*EXTRAIT DU DOCUMENT*

************

INTERVIEW: Aziz Lahlou, professeur d'analyse économique à l'E.N.A. de Rabat

Réforme monétaire
Du point de vue de la gestion quotidienne, la seule question qui compte est de savoir si le marché peut à lui seul assurer la stabilité : l'allocation optimale des ressources et la distribution équitable des richesses. D'où la question: l'idée de la convertibilité du dirham n'est-elle pas d'ajuster les taux de change aux taux d'inflation ?

La réforme monétaire implique effectivement des rapports d'échanges stables entre le dirham et les devises étrangères. Mais de tels rapports ne pourront exister tant que l'inflation sévira dans les pays industriels. Les variations entre les différents indices d'inflation devront être compensées par des réajustements des taux de change…

Pouvez-vous donner un exemple pratique de cette question ?

L'expérience marocaine en offre un bon exemple. Depuis plusieurs décennies, les Marocains ont eu beaucoup de mal à payer les factures de leurs importations de produits alimentaires et de matières premières et également à payer les intérêts de leur dette. D'autant plus que le coût élevé de nos produits est très défavorable face à la concurrence étrangère, notamment espagnole. Avant que la baisse du dirham des dernières années ait pu porter ses fruits en stimulant les exportations, elle avait fait monter le prix des produits importés et aggravé le coût de la vie. Notre pays contracta de gros emprunts auprès du Fonds monétaire international. Comme vous le savez, pour satisfaire aux conditions du F.M.I., le Maroc dut alors procéder à des réductions sévères dans son programme de dépenses publiques.

************

*EXTRAITS DE DONNÉES*
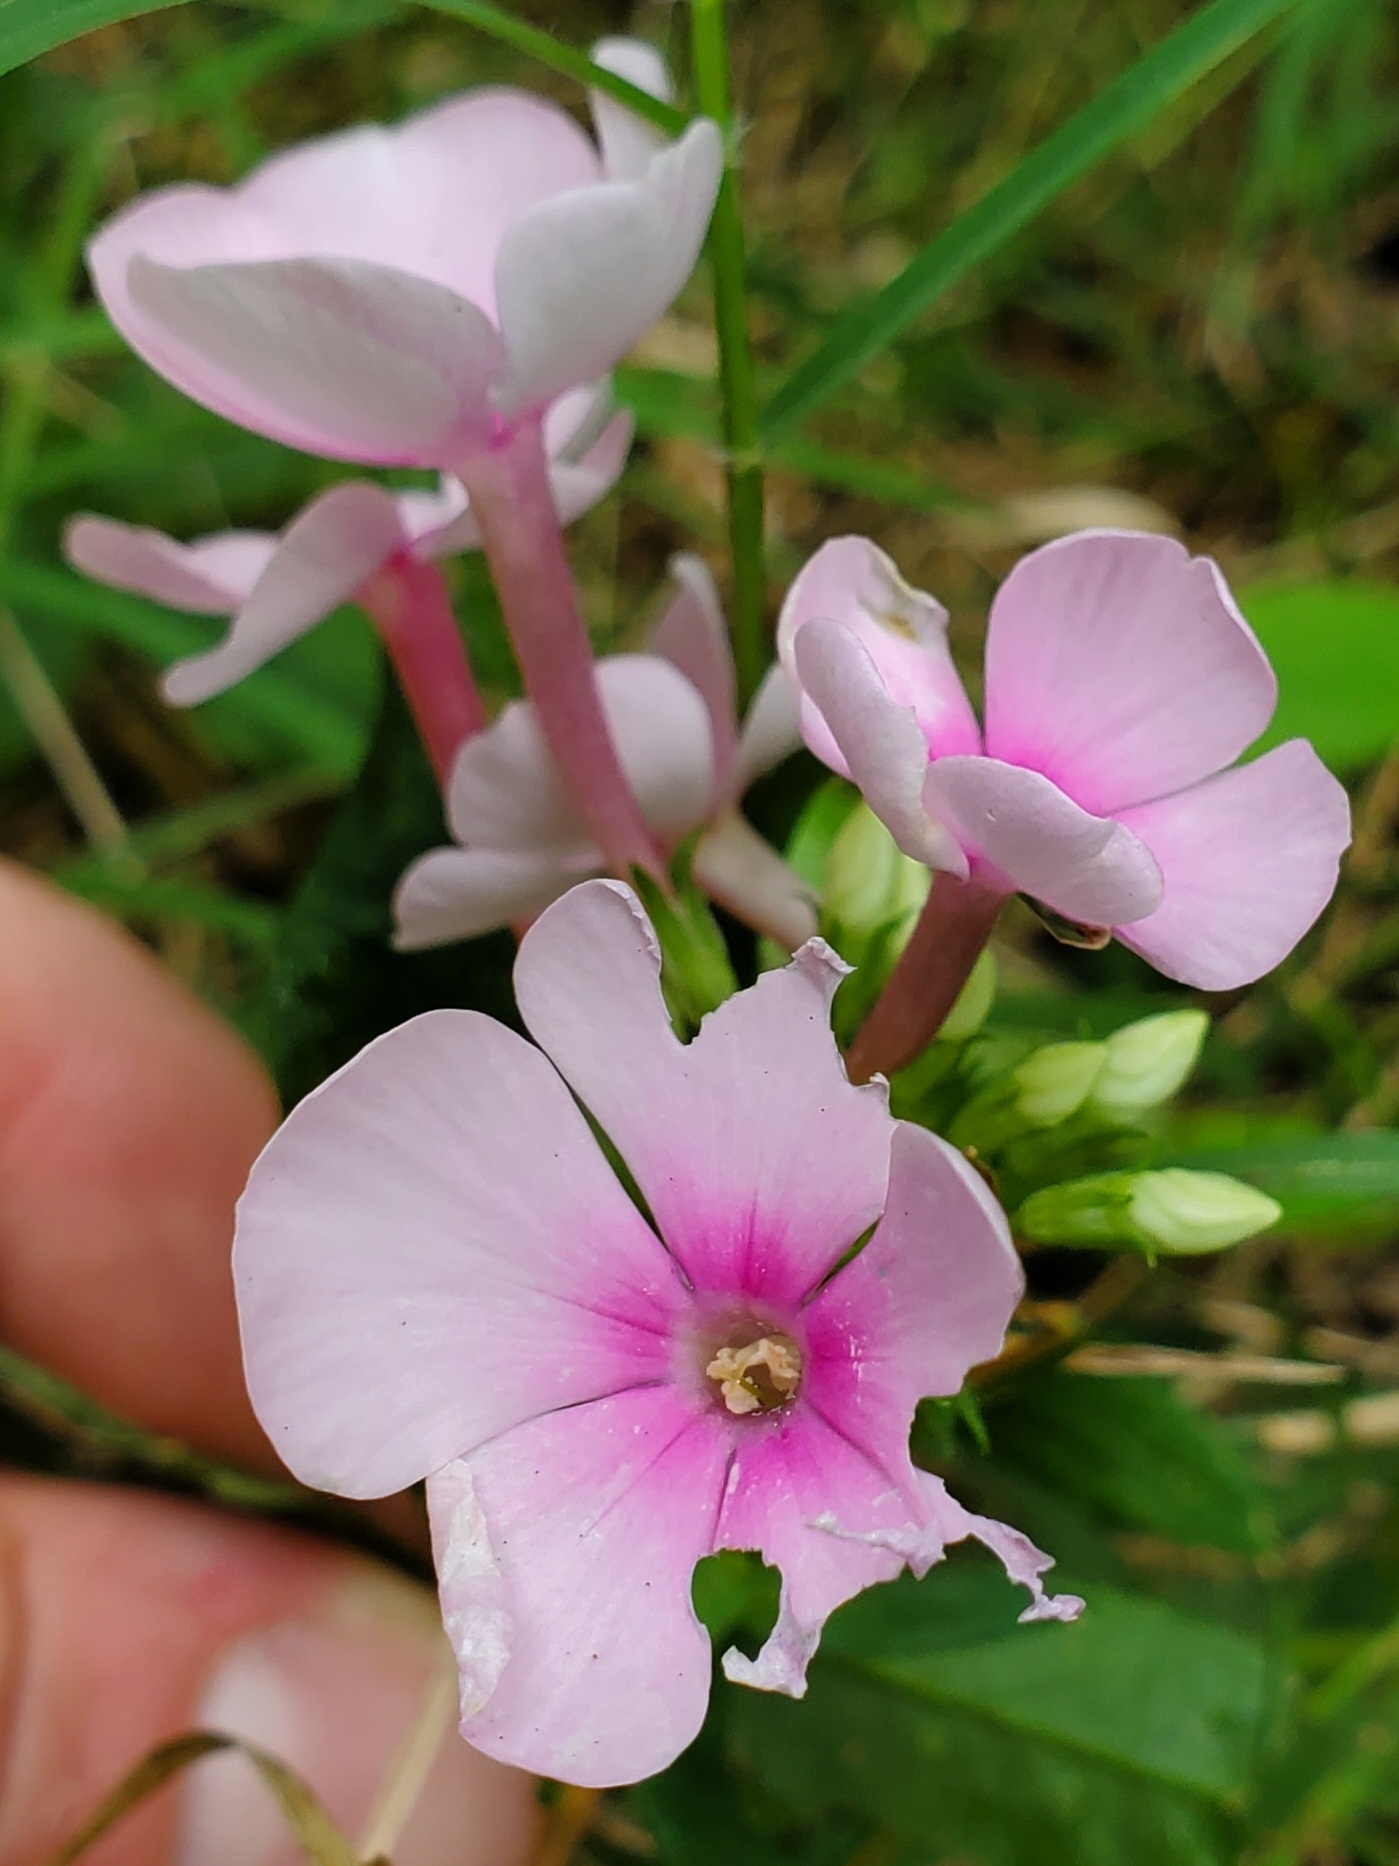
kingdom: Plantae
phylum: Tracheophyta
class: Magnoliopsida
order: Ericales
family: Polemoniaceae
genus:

************

*CONSIGNE*
Répondez brièvement à ces questions sur l'entretien consacré à la réforme monétaire.
1. Dans quel établissement Aziz Lahlou est-il professeur d'analyse économique ?
2. Qu'est-ce qui empêchera des rapports d'échanges stables entre le dirham et les devises étrangères ?
3. Auprès de quelle institution le Maroc a-t-il contracté de gros emprunts ?
Les lignes ci-dessus ne jouent aucun rôle dans cet exercice.

*RÉPONSE ATTENDUE*
1. À l'E.N.A. de Rabat.
2. L'inflation dans les pays industriels.
3. Auprès du Fonds monétaire international (F.M.I.).